##### Page extract
5G – A new wireless network or computational paradigm?

The second day of the Johannesberg Summit was kicked-off by Jan Rabaey, UC Berkeley. Jan gave an interesting talk with a vision that we should see all devices around us not as passive sensors, but actually as computation and communication resources. As the memory and computational capacity of these devices keeps increasing for at least another decade, this should be a rich opportunity that we should exploit. Jan listed a number of conditions that need to be fulfilled to make wireless access and computational resources abundant.  The requirements on the devices, according to Jan, that are required to make this happen included (somewhat condensed by me) :

  • Flexible radios
  • Avoid all interference  (achieve by highly directional antennas at high frequencies)
  • Considerable memory and computational resources

In the Q&A  I and several others, actually would add another important hurdle that needs to be overcome: improving our capabilities in distributed parallel computing.  Although we over the years have leveraged “Moore’s law” to create more and more computing power and memory (which is great for “linear” and structured problems), we have not become significantly better at managing how to partition large, tightly coupled problems and to distribute the over multiple processors without using lots and lots of bandwidth for inter-processor communication. This, I believe, is why multi-hop radio networks (MANET) have failed again and again over the last couple of decades to provide reliable communication at reasonable performance. It seems that the only reliable way we know,  is to exchange all the available data between all the nodes such that every node can compute the result on its own.  In many dynamic communication applications this often means that this “state information” exchange (e.g. Channel State Information, Network Topology Information,  etc.)  may, in fact, by comparable to or even exceed the “payload” data volumes!  I my opinion,  we need to improve our track record considerably in this field to make the “swarm paradigm” become useful.
##########
Questions to answer:
[a] In the summit post, why does the writer think multi-hop radio networks (MANET) have repeatedly failed to provide reliable communication at reasonable performance?
[b] According to the summit post, who opened the second day of the Johannesberg Summit?
[c] Decide whether each statement agrees with the summit post: (i) Rabaey proposed avoiding interference through highly directional antennas at high frequencies; (ii) the writer says state information exchange is always small compared with payload data; (iii) Rabaey urged treating surrounding devices as passive sensors.
##### Extracted data
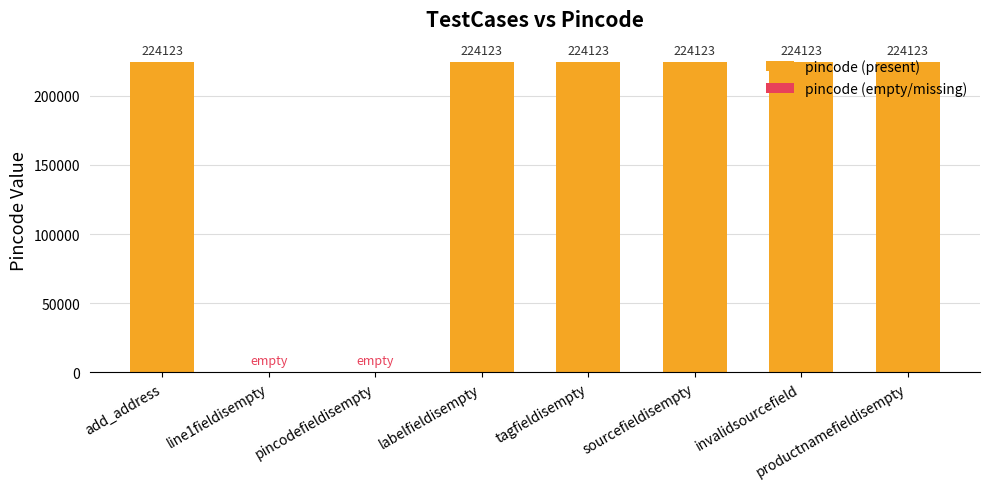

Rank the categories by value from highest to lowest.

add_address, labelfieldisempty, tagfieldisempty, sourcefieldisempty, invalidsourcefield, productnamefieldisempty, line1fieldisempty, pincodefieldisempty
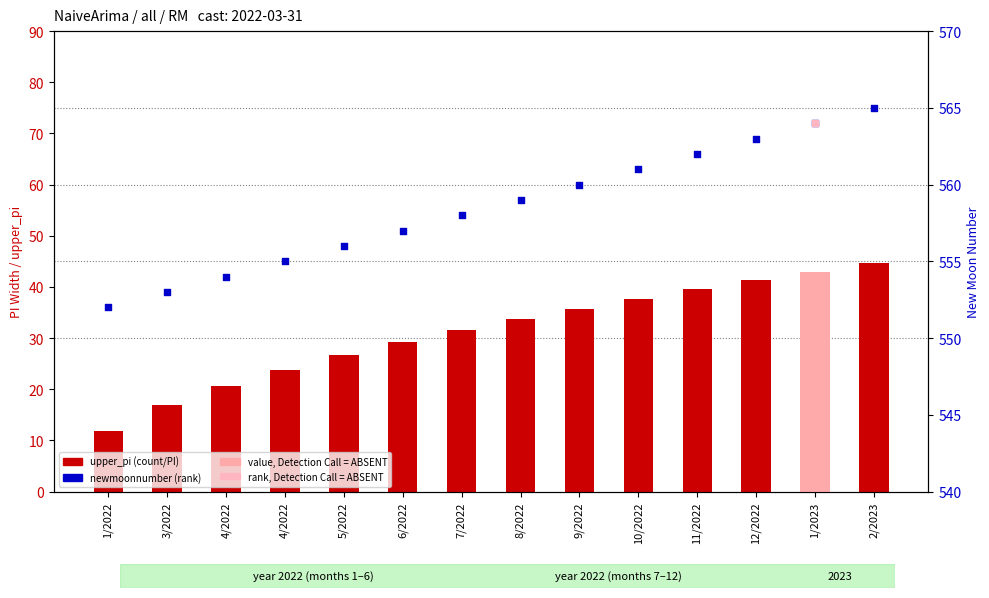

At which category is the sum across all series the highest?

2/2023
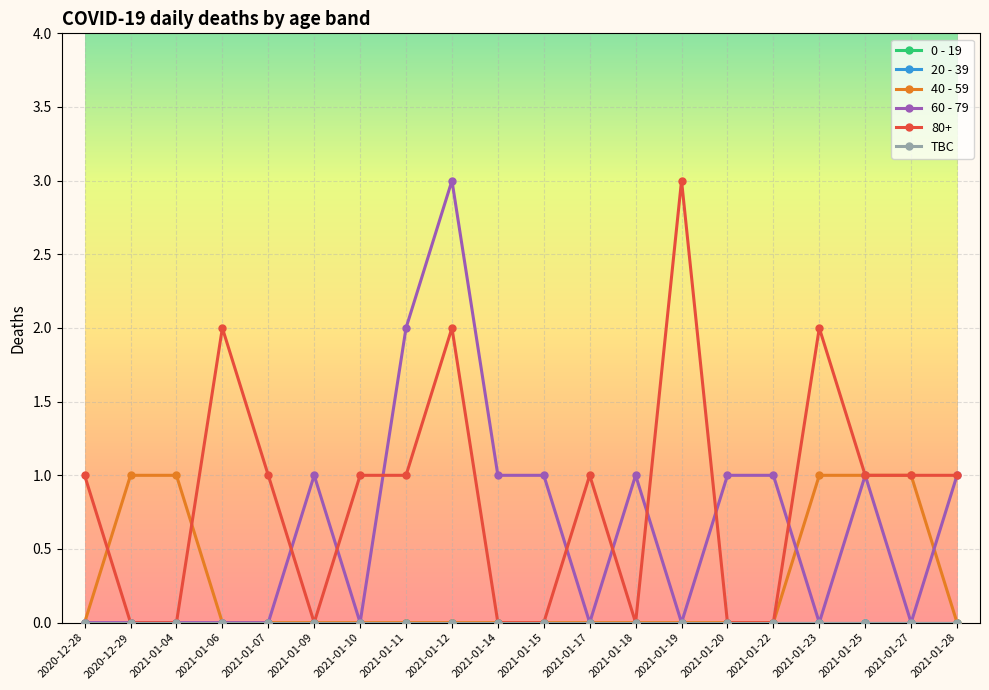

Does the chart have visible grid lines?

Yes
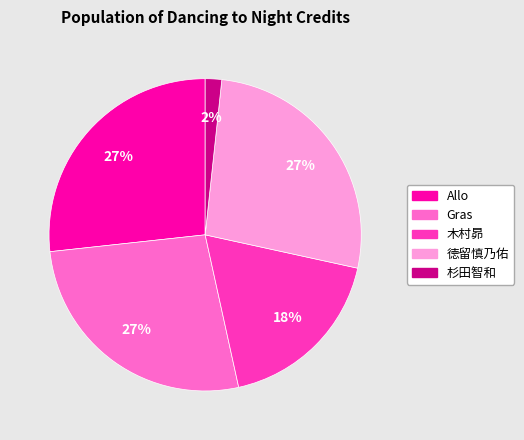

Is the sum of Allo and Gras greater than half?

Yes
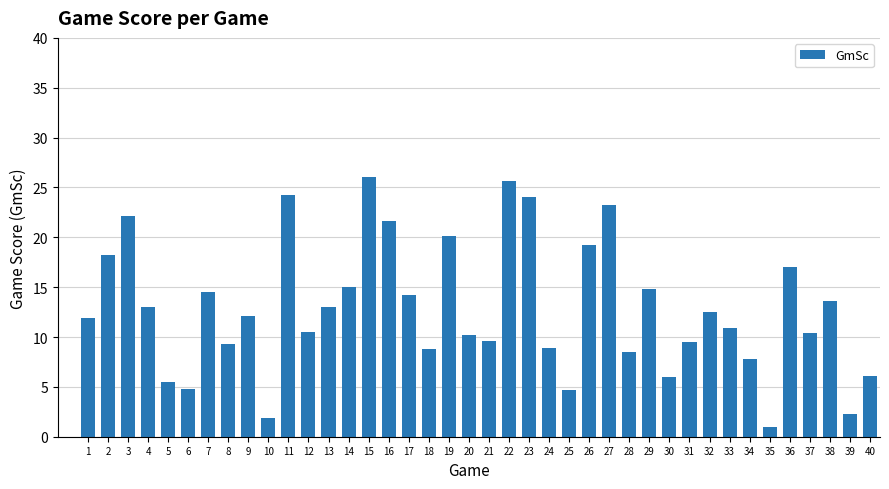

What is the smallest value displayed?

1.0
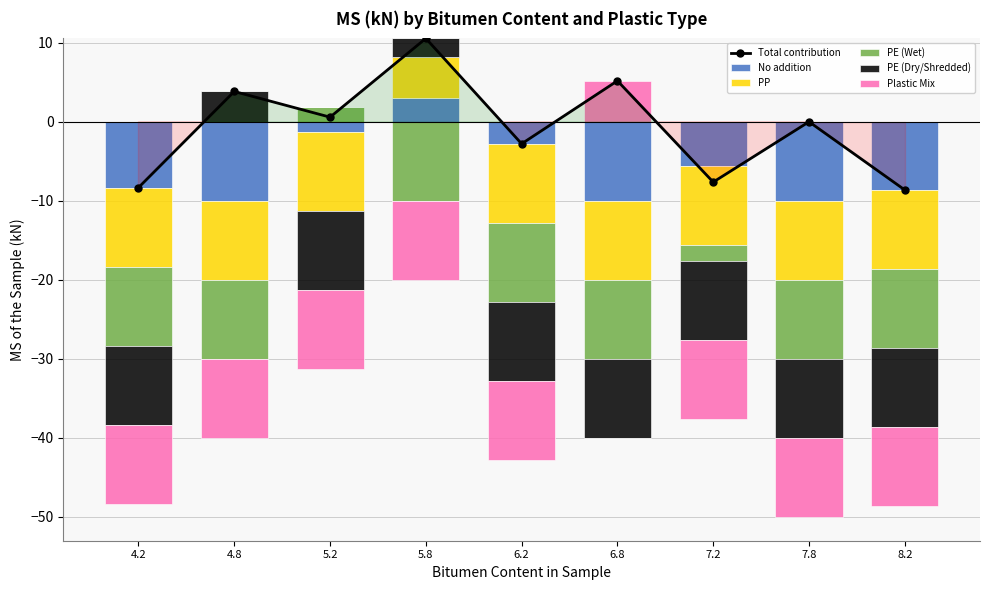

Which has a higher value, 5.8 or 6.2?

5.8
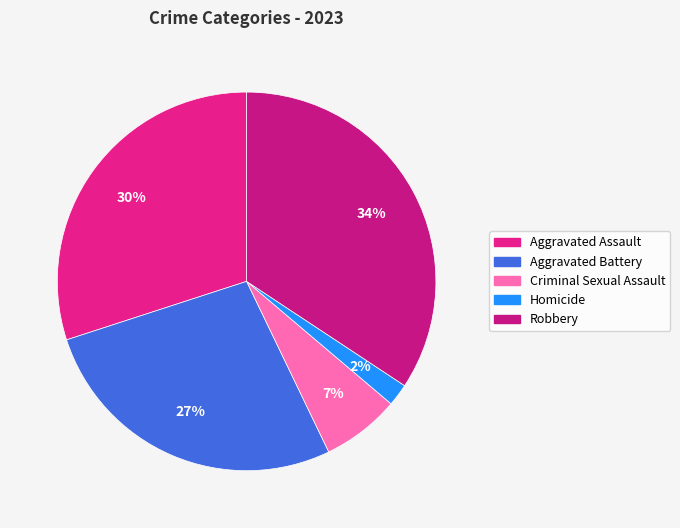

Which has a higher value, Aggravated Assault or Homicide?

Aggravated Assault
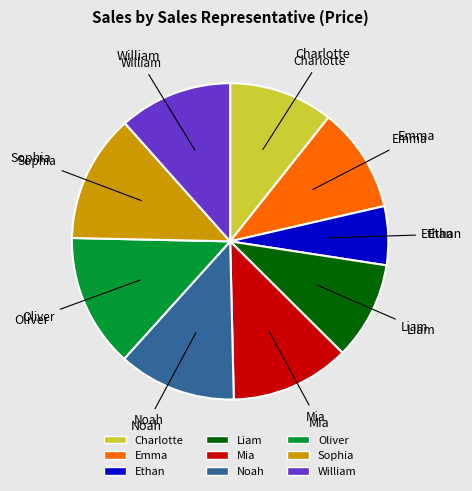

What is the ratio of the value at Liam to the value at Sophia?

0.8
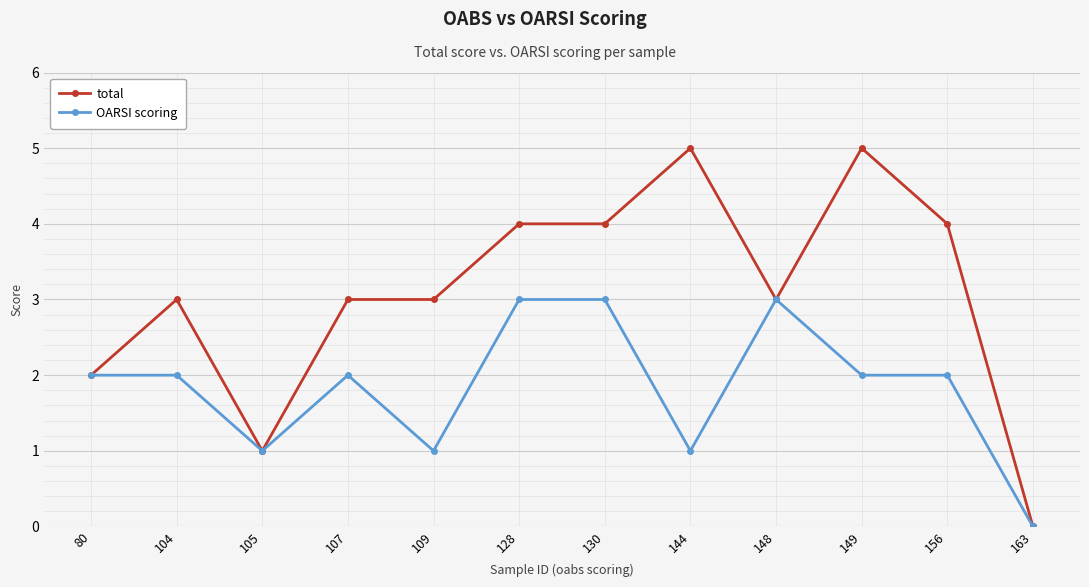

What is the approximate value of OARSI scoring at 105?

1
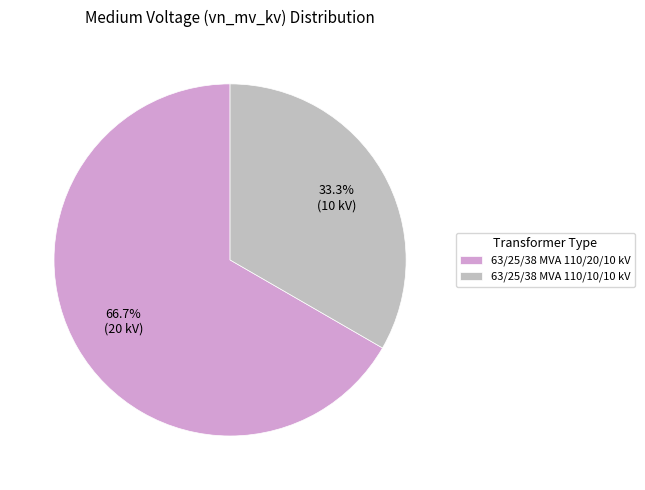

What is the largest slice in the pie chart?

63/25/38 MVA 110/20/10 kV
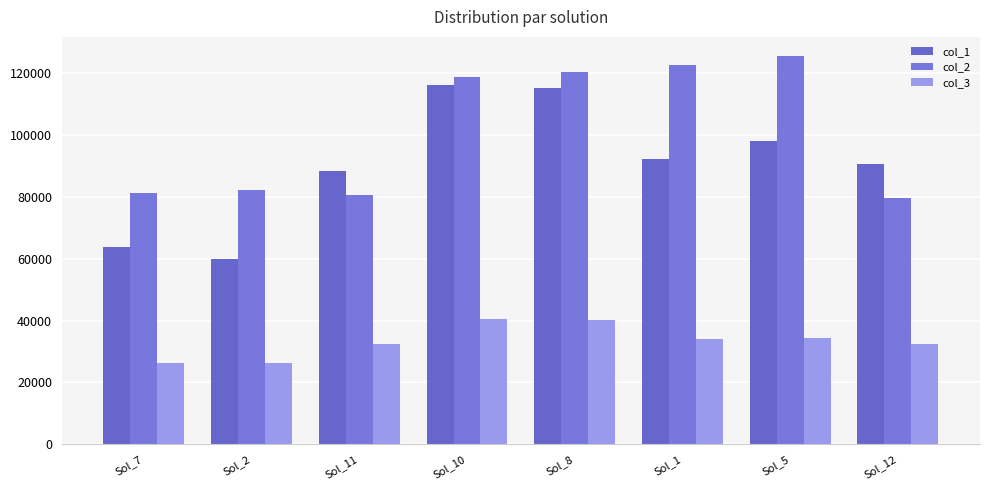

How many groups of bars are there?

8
##########
Task solutions:
[a] The writer attributes the failure to weak capabilities in distributed parallel computing. We have not become much better at partitioning large, tightly coupled problems and distributing them over multiple processors without using lots of bandwidth for inter-processor communication.

[b] Jan Rabaey of UC Berkeley.

[c]
(i) Yes: "achieve by highly directional antennas at high frequencies"
(ii) No: "comparable to or even exceed the “payload” data volumes"
(iii) No: "not as passive sensors, but actually as computation and communication resources"